Ghost Recon Advanced Warfighter

By: Dusty Stokes

Platform: Xbox 360

Publisher: Ubisoft Developer: Red Storm

ESRB Rating: Rating Pending Genre: Action

I am ready to go to war -- just as long as you send me in with a floating hover camera thing to help out. Tom Clancy's Ghost Recon Advanced War Fighter (GRAW) is ready to take your Xbox 360 and make a man out of it. Squad commands are simple and straightforward, weapons feel good, and a high tech cord comes out of your helmet down to the comm portion of your pack. Teammates follow close behind you and scramble under cover when you order them into position or have them regroup, and the eye-in-the-sky UAV Cypher drone makes creepy hover noises when it's around. Let's look at what's hot here.

First, most importantly, here's a game that looks and sounds like it was actually made for your 360. Despite a few minor inconsistencies -- like a sheet of glass reflecting the city behind you but not you standing in front of it -- you get boat loads -- huge English boats, mind -- of next-gen graphics and audio.

Where Call of Duty 2 plunged you into WWII and left you with no doubt what the frozen hell of an icy Russian winter was, GRAW drops you whole into a slightly futuristic Mexico City to deal with the repercussions of an agreement for joint policing with the U.S. Within moments, you've lost your contact, sent up the hover-droid to hunt him down, blown up a small convoy of soft targets, and spent a really reasonable amount of time behind as much cover as you could grab.

The much dreaded target outline system isn't nearly as disruptive to the gameplay as you might think, and the CROSS-COM -- despite not always featuring quite the angle we'd like to see from -- lets you command the Cypher, your squad, and support units easily and quickly.

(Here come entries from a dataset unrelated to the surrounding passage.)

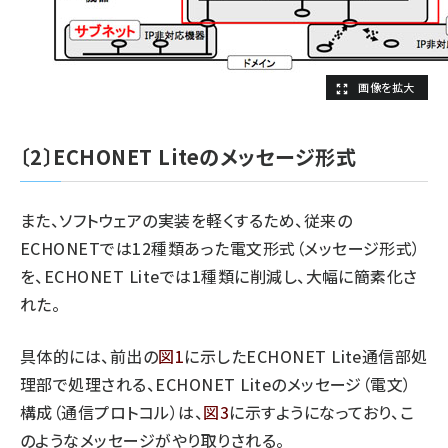
〔2〕ECHONET Liteのメッセージ形式
また、ソフトウェアの実装を軽くするため、従来の
ECHONETでは12種類あった電文形式（メッセージ形式）
を、ECHONET Liteでは1種類に削減し、大幅に簡素化さ
れた。
具体的には、前出の
図1
に示したECHONET Lite通信部処
理部で処理される、ECHONET Liteのメッセージ（電文）
構成（通信プロトコル）は、
図3
に示すようになっており、こ
のようなメッセージがやり取りされる。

Ghost Recon has never been a series that's relied on its single-player gameplay to sell itself, but with the recent entries in the series it's certainly been heading in that direction, and GRAW looks like the strongest case yet of a game that can do just that. Multiplayer is still a key component of the game, but this looks to be the first game in the Ghost Recon series where you could justifiably want to buy it without any intentions of even playing the multiplayer portions -- and that's something to look forward to.